(INPUT)

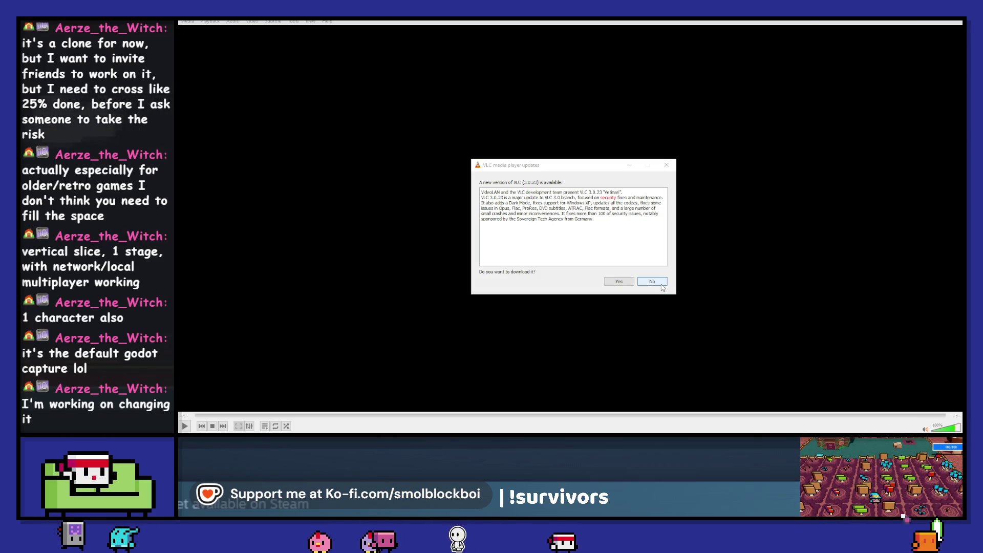
Decline the VLC update offer and start playing clip.avi.
click(660, 285)
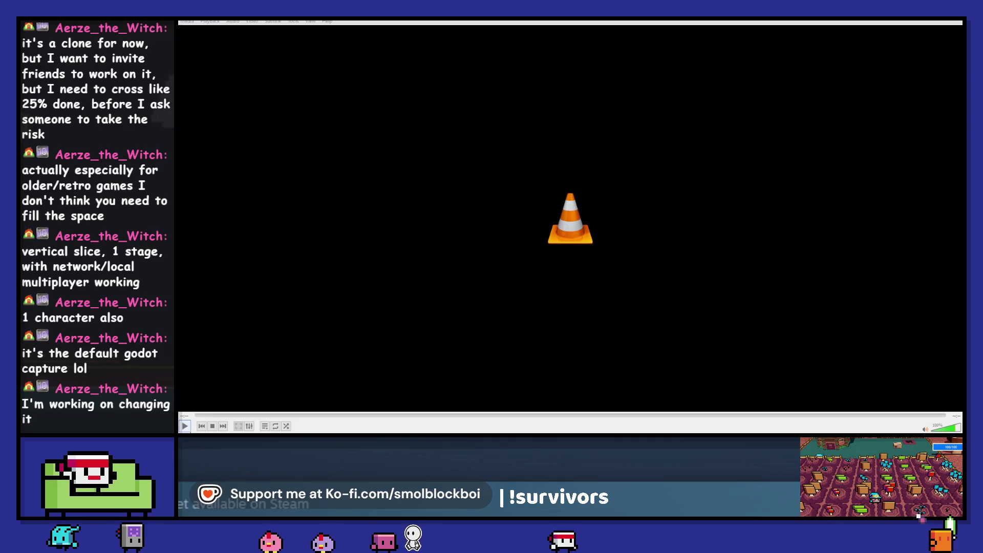
key(ctrl+q)
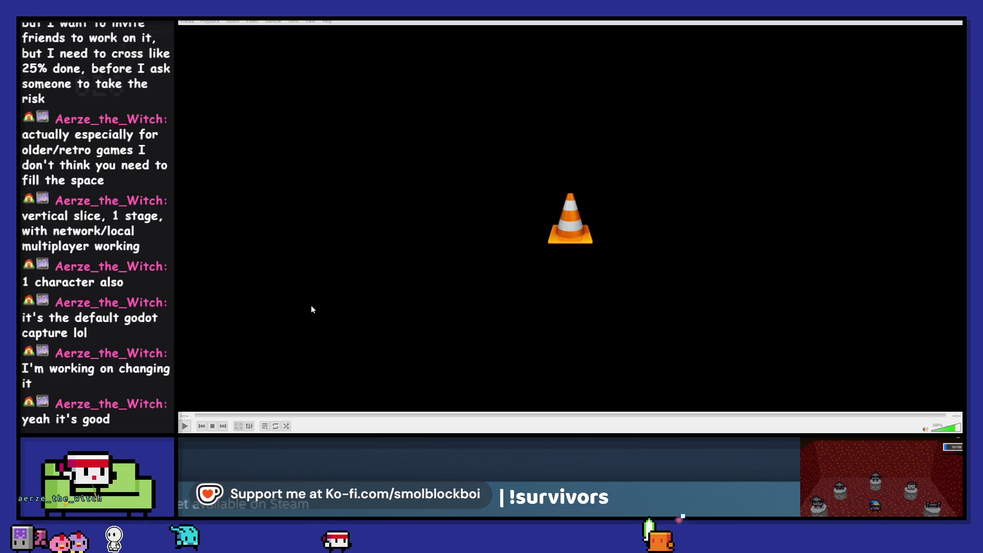
click(186, 426)
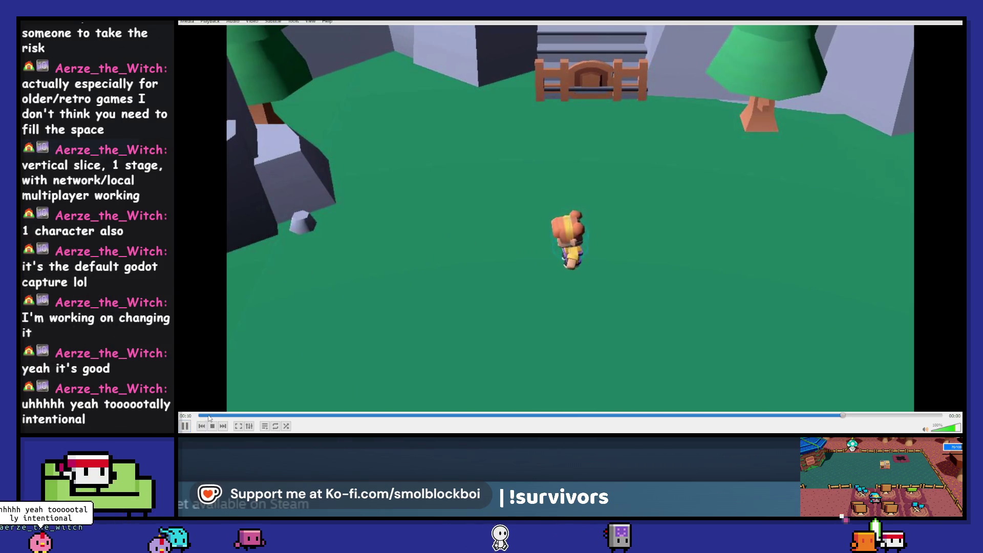
Restart clip.avi from the beginning three times.
click(208, 415)
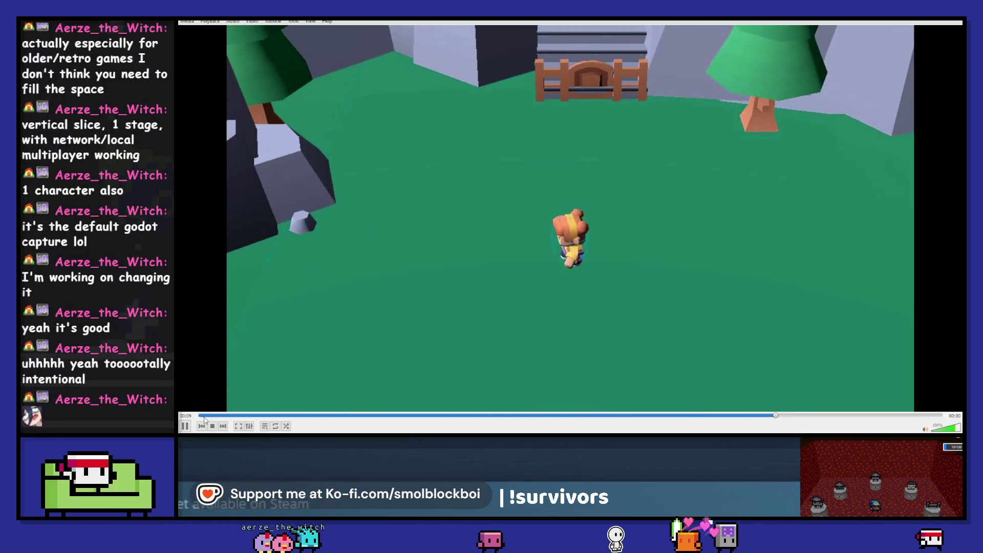
click(205, 418)
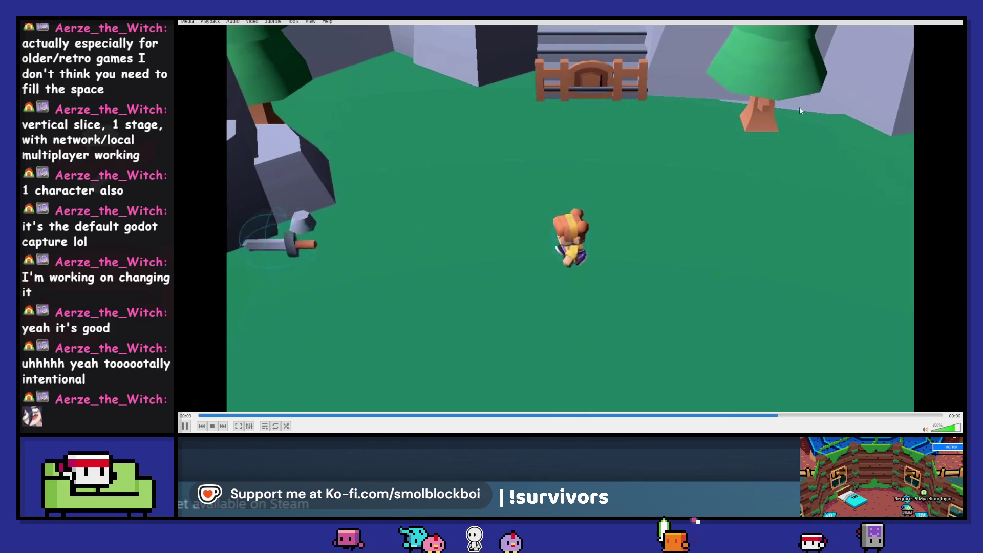
click(215, 416)
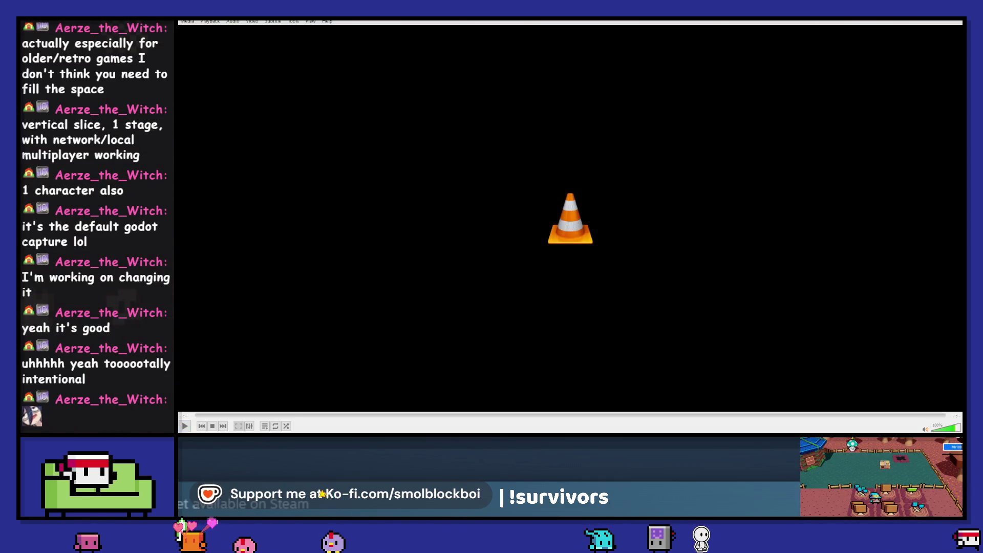
Play clip.avi once more, then quit VLC with Ctrl+Q.
click(184, 427)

(End INPUT)

*WORK ITEM*
Pictures stay out. Return exactly the lines from the one with "click(186, 426)" through the last line of the data.

*RESPONSE AREA*
click(186, 426)
Restart clip.avi from the beginning three times.
click(208, 415)
click(205, 418)
click(215, 416)
Play clip.avi once more, then quit VLC with Ctrl+Q.
click(184, 427)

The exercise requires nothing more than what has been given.